For Fritze the fault lies in an education system which, over the years (since
WW II) has consistently 'slighted' the development of critical thinking.
There are even social circumstances in which it has become 'dangerous' to
teach a critical approach, creating a popular culture that cannot distinguish
between good and bad evidence, nor differentiate empirical argument from
'seemingly impressive rhetoric'. The mass audience for pseudo-history
consists of 'the gullible, the ill-informed' and of those who like Fox Mulder
in the X-Files just
'want to believe' regardless.
This reprehensible state of affairs is compounded by the fads and fancies,
the higher superstitions, of the academic establishment which, since the
nineteen seventies if not earlier, has lost its way in a fog of
'postmodernist obfuscation, political correctness and the raging culture wars
of the 1980s and 90s'. This obfuscation usually involves a multi-culturalist
mode of epistemological relativism underpinning a 'constructionist' view of knowledge
as invented 'truth'. This means that almost any interpretation of history can
gain an aura of credibility, especially if, like the theory of Bernal's Black
Athena, it
involves a de-centering attack on Eurocentric 'arrogance' confronting the
classical traditions of Western cultural supremacy with some kind of
'radical' alternative. Discussing Martin Bernal (1937-), Fritze returns to a
point made earlier in his consideration of racist cosmogonies, namely that
behind the cultic milieu of the pseudohistorical edifice is a set of
psychological problems associated with the idea of identity. He notes that
one of Bernal's opponents, Guy McLean Rogers, proposed that the author's own
personal identity crisis was the inspiration for his interpretation of ancient
history.
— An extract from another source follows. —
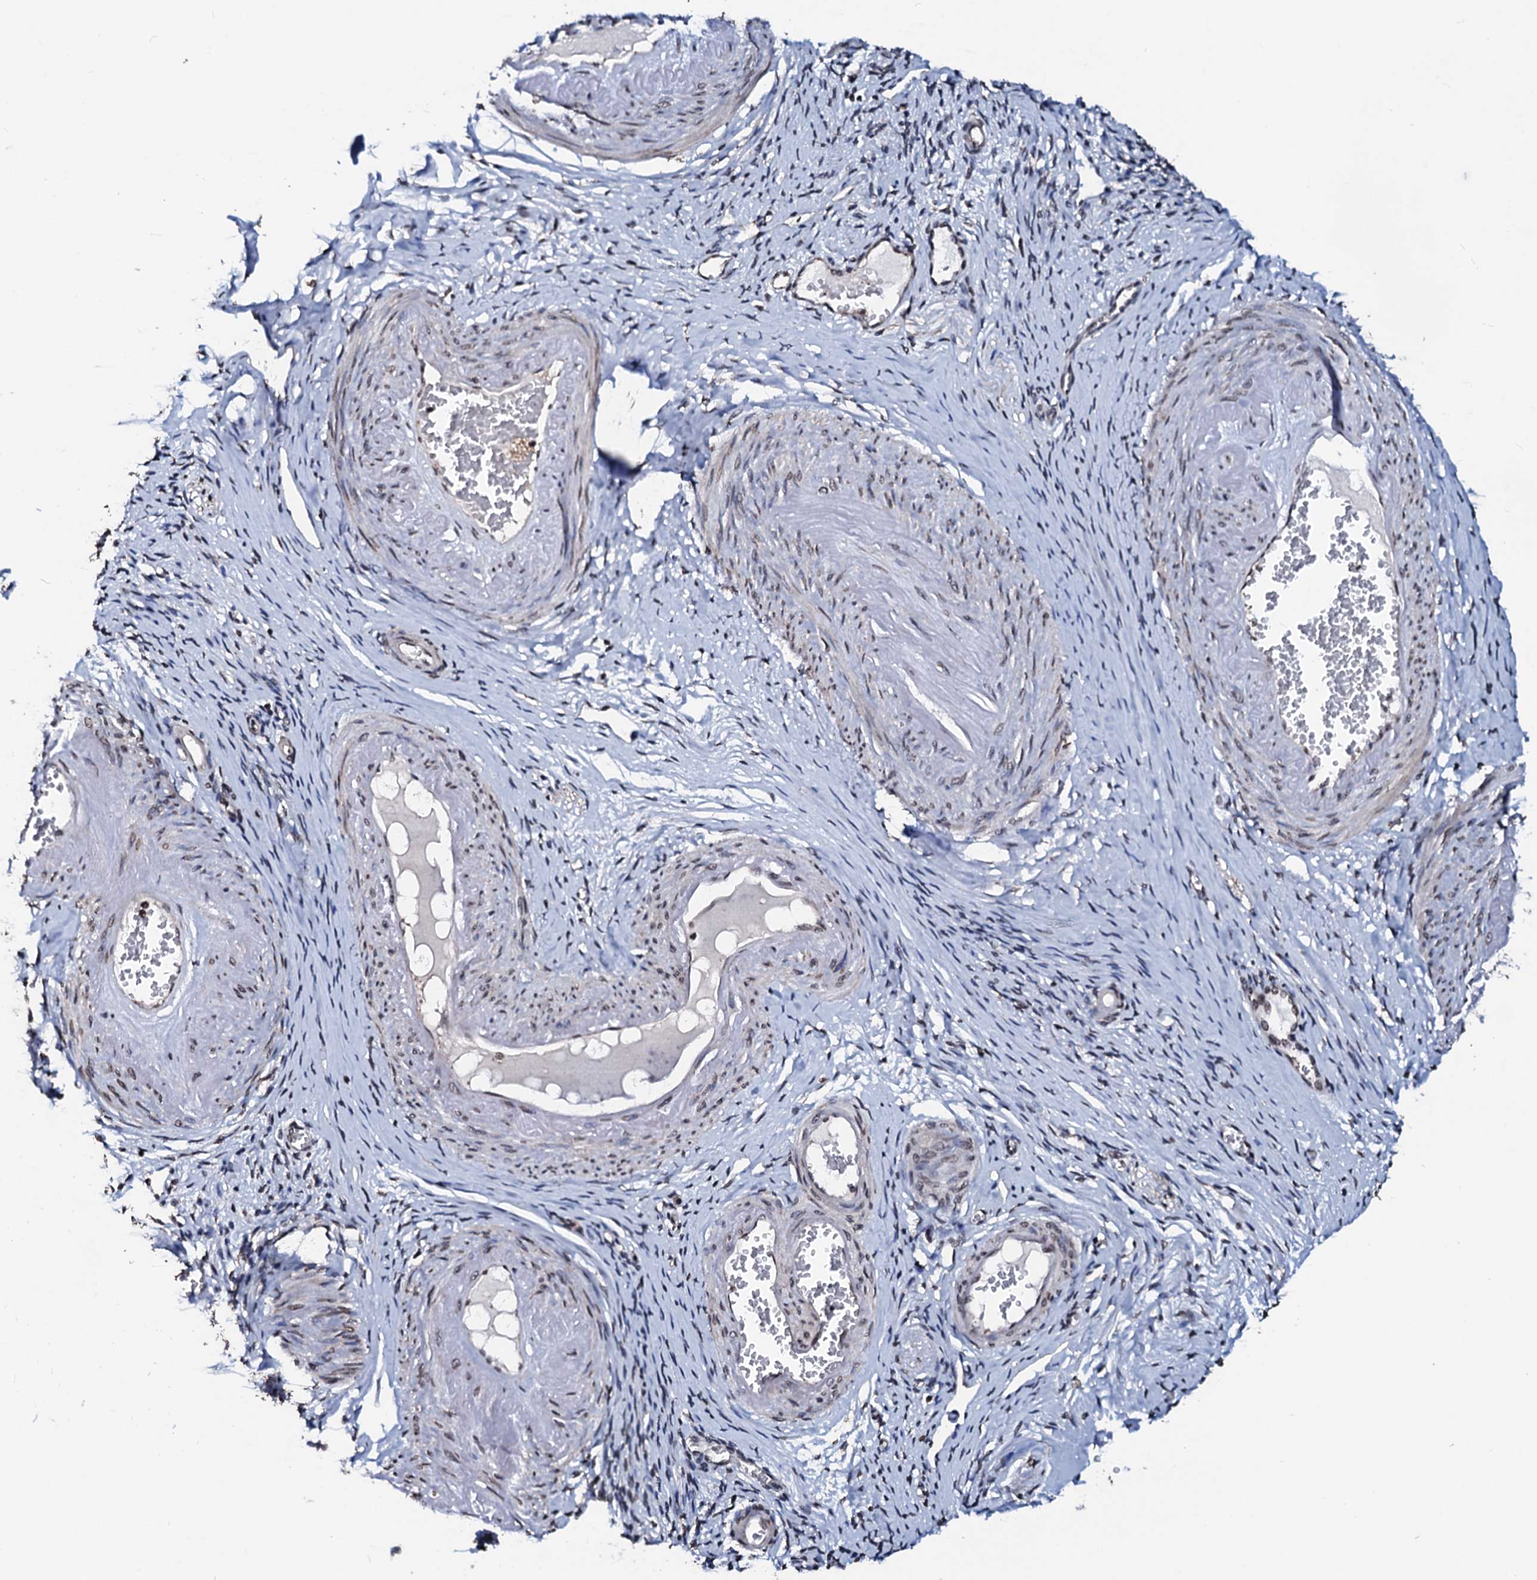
{"staining": {"intensity": "moderate", "quantity": "25%-75%", "location": "nuclear"}, "tissue": "adipose tissue", "cell_type": "Adipocytes", "image_type": "normal", "snomed": [{"axis": "morphology", "description": "Normal tissue, NOS"}, {"axis": "topography", "description": "Vascular tissue"}, {"axis": "topography", "description": "Fallopian tube"}, {"axis": "topography", "description": "Ovary"}], "caption": "Protein staining by immunohistochemistry (IHC) shows moderate nuclear staining in approximately 25%-75% of adipocytes in unremarkable adipose tissue. (DAB = brown stain, brightfield microscopy at high magnification).", "gene": "LSM11", "patient": {"sex": "female", "age": 67}}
Needless to say Bernal has never responded to this particular line
attack, although he has been vociferous in reactions to other criticisms.
The idea is not developed in Invented Knowledge, and perhaps it is unfair to
expect a detailed exposition of such questions of personal and group
psychology in what is, after all, a relatively uncluttered survey of the
field.
Humans, says Fritze, are 'concerned with knowing who they are... we all want an
identity...'.
A compulsive fascination for 'origins' is a partial driver of the cultic
doctrines described here, but, as in the case of Wallace D Fard, the founder
of NOI, this identity principle is closely linked to the notion of destiny.
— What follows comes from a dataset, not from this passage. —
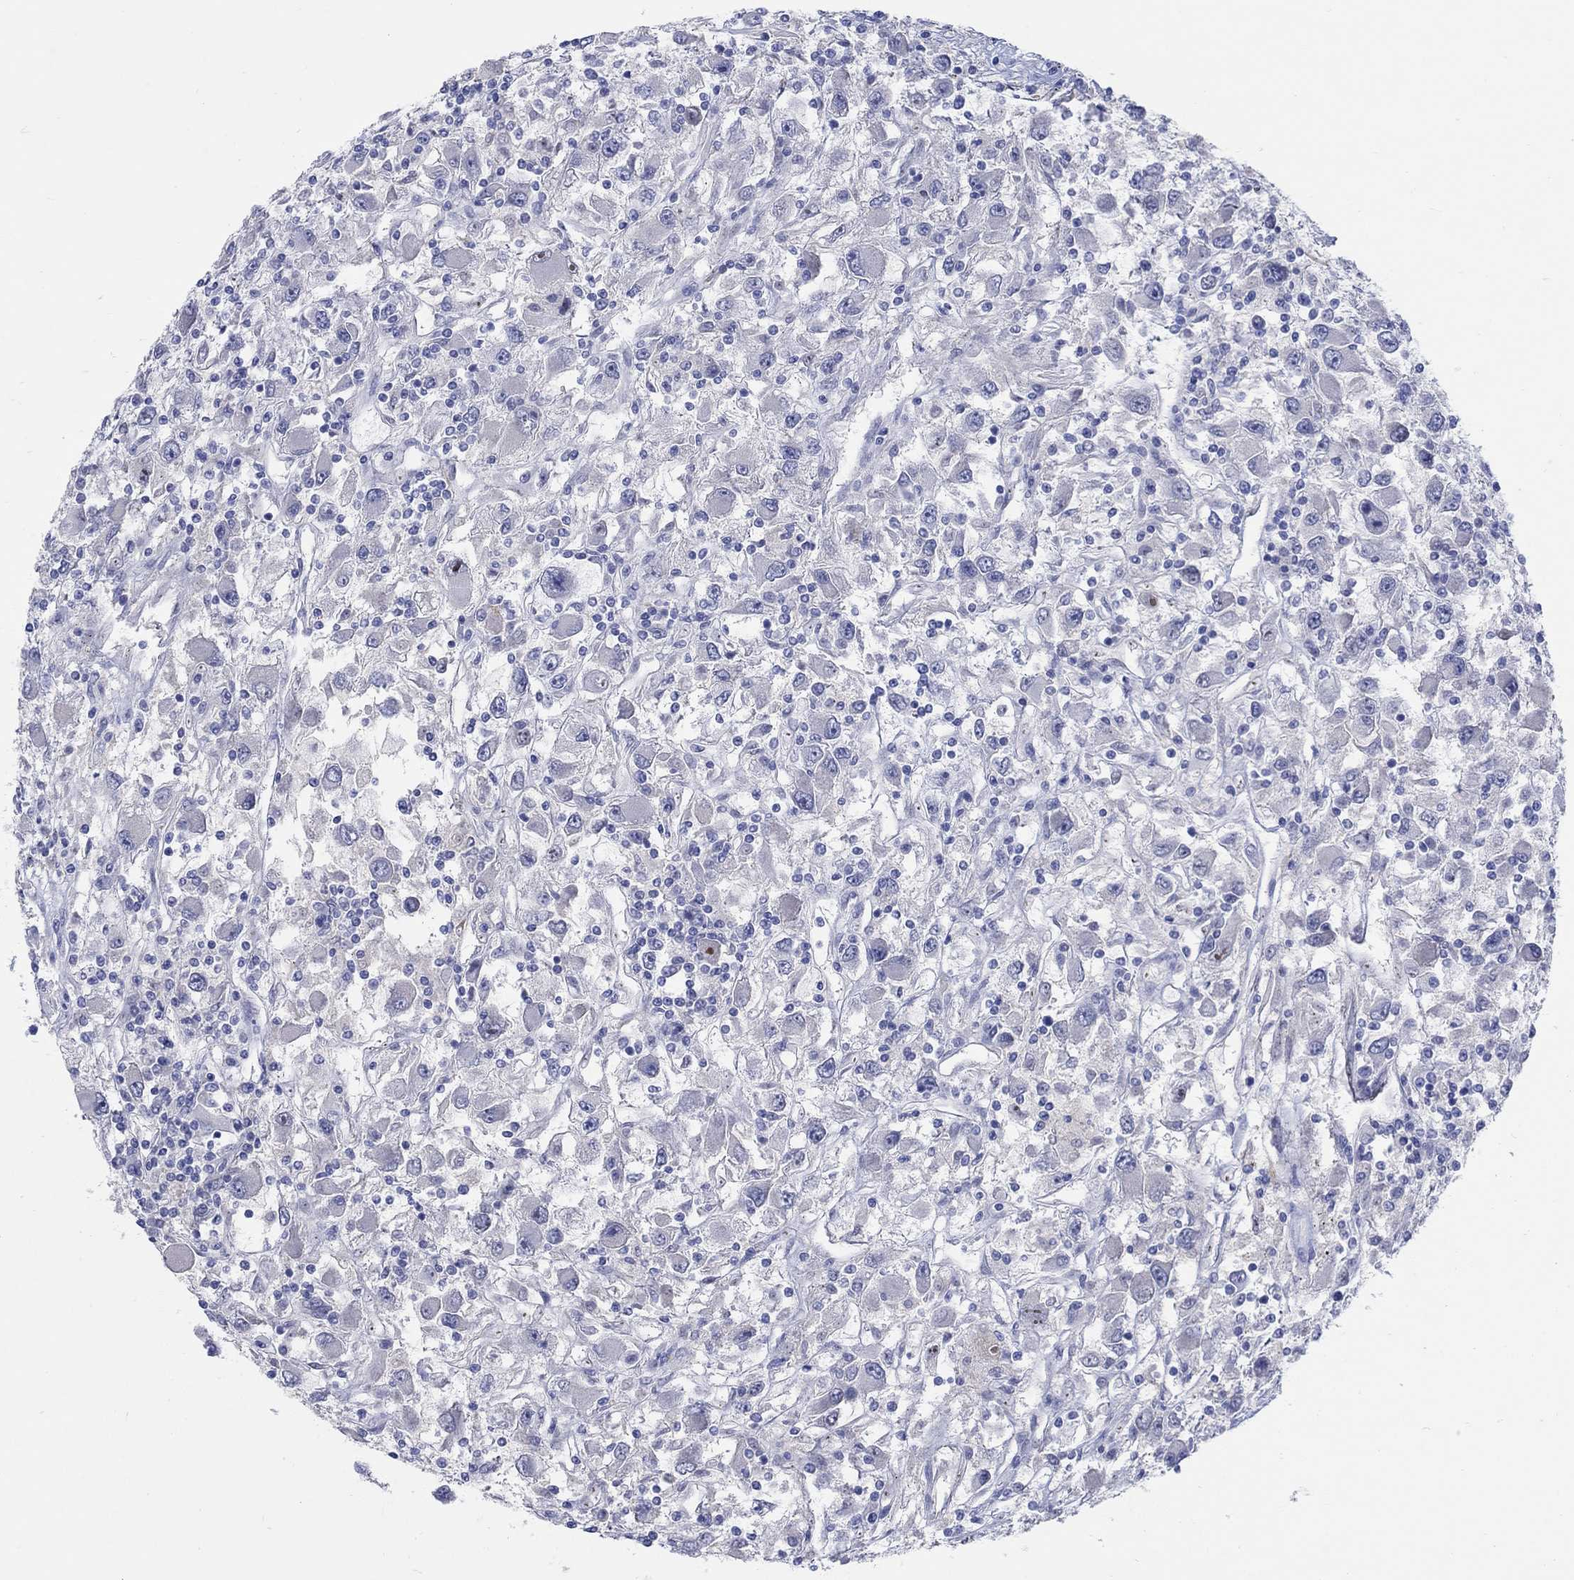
{"staining": {"intensity": "negative", "quantity": "none", "location": "none"}, "tissue": "renal cancer", "cell_type": "Tumor cells", "image_type": "cancer", "snomed": [{"axis": "morphology", "description": "Adenocarcinoma, NOS"}, {"axis": "topography", "description": "Kidney"}], "caption": "DAB immunohistochemical staining of renal cancer (adenocarcinoma) displays no significant positivity in tumor cells.", "gene": "REEP2", "patient": {"sex": "female", "age": 67}}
Humans not only like to base their 'identity' in a quest for 'roots'; they
also need to feel special. It was Fard's father (in his own autobiographical
myth) who, through a prophetic faculty noticed that little Wallace was
'someone with a cosmic destiny'. Amplified through the prism of collective
identity politics and mind-blowing historico-theological speculation
legitimised by moral authority this need to feel exceptional is satisfied by
collective myths reinforcing usually dualistic dramas of cosmic conflict - a
'war in heaven' displaced to Earth. Lost tribes and ancient civilisations
conceal the secrets of satanic conspiracies or the keys to collective
salvation, while the revelations of prophets transmit scriptural codes
intelligible only to initiates or cult leaders like Blavatsky and Fard.
In a different context, Mervyn Peake once asked; 'what should we hope for as
the curtain rises and lays bare the gratuitous stage where, unhindered a man
may cry his ghostly manifesto...?'
But, as Spinoza said, prophecies and revelations are the workings of the
imagination. In this book we find an overview of a contemporary phenomenon
amplified and promoted by the 'charlatan's playground' of the modern mass
media, yet it is actually a phenomenon rooted in primordial fears and
anxieties. For it is the interior theatre of the human imagination, that
'gratuitous stage' of our inner life, where these myths and psychodramas of
cosmic destiny, our ghostly manifestos of spiritual redemption, are
formulated and portrayed.
And it is a function of the human psyche that, for good or ill, such bizarre
scenarios are projected into the chaos of the void.
What else can we hope for as we traverse this wilderness of the mind?